Both components of the system are subject to external influences from the earth (gravity (near-earth)). The rod is also subject to an external influence from the axle of the pendulum. We will consider torques about the axle of the pendulum. Because of this choice of axis, the external force exerted by the axle on the pendulum will produce no torque, and so it is not relevant to the problem.

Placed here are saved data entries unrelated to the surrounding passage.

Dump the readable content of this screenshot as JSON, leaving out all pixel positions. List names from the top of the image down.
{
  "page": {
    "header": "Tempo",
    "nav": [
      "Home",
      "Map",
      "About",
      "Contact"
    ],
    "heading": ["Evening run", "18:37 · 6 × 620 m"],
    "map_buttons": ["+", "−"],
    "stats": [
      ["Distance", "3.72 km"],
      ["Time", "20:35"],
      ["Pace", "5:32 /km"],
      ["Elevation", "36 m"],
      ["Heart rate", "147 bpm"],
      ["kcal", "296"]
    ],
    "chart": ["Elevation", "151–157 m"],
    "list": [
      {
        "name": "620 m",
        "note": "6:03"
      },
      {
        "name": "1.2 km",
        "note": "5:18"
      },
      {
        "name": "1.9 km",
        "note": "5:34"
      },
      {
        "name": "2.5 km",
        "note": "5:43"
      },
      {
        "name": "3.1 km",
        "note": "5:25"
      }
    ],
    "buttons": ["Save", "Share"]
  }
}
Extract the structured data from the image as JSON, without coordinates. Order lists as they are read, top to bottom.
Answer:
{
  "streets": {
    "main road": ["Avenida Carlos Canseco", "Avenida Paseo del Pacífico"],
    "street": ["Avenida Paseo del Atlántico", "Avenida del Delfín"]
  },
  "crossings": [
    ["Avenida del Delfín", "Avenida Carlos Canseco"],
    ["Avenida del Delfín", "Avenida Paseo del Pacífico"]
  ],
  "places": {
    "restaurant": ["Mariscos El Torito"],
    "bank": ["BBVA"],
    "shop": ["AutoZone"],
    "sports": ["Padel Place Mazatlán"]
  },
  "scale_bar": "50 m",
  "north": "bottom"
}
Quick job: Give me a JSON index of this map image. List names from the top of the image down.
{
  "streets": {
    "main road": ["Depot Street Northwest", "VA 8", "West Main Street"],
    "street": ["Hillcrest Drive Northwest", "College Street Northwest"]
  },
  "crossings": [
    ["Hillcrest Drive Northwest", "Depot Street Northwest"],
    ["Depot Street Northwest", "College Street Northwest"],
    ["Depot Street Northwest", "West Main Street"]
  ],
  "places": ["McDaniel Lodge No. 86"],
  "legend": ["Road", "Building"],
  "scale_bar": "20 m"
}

Single-Axis Rotation of a Rigid Body and Simple Harmonic Motion.

\begin{large}\[ \tau = -m_{\rm rod}g\frac{L}{2}\sin\theta - m_{\rm bob}gL\sin\theta \]\end{large}

\begin{large}\[ I_{\rm tot} = \frac{1}{3}m_{\rm rod}L^{2} + m_{\rm bob}L^{2}\]\end{large}

\begin{large} \[ \left(\frac{1}{3}m_{\rm rod}L^{2} + m_{\rm bob}L^{2}\right)\alpha = - \left(m_{\rm rod}g\frac{L}{2} + m_{\rm bob}gL\right)\sin\theta \]\end{large}

\begin{large} \[ \alpha = -\left(\frac{\frac{1}{2}m_{\rm rod}+m_{\rm bob}}{\frac{1}{3}m_{\rm rod}+m_{\rm bob}}\right)\frac{g}{L} \sin\theta\]\end{large}

\begin{large} \[ \alpha \approx -\left(\frac{\frac{1}{2}m_{\rm rod}+m_{\rm bob}}{\frac{1}{3}m_{\rm rod}+m_{\rm bob}}\right)\frac{g}{L}\theta \] \end{large}

\begin{large}\[ \omega = \sqrt{\left(\frac{\frac{1}{2}m_{\rm rod}+m_{\rm bob}}{\frac{1}{3}m_{\rm rod}+m_{\rm bob}}\right)\frac{g}{L}} \]\end{large}

\begin{large} \[ T = \frac{2\pi}{\omega} = 2\pi\sqrt{\left(\frac{\frac{1}{3}m_{\rm rod}+m_{\rm bob}}{\frac{1}{2}m_{\rm rod}+m_{\rm bob}}\right)\frac{L}{g}} = 4.06 s\]\end{large}

The website of Parliament claims that the "duration of pendulum beat" is 2 seconds. This seems to contradict our calculation. Can you explain the discrepancy? Check your explanation using the video at the top of this page.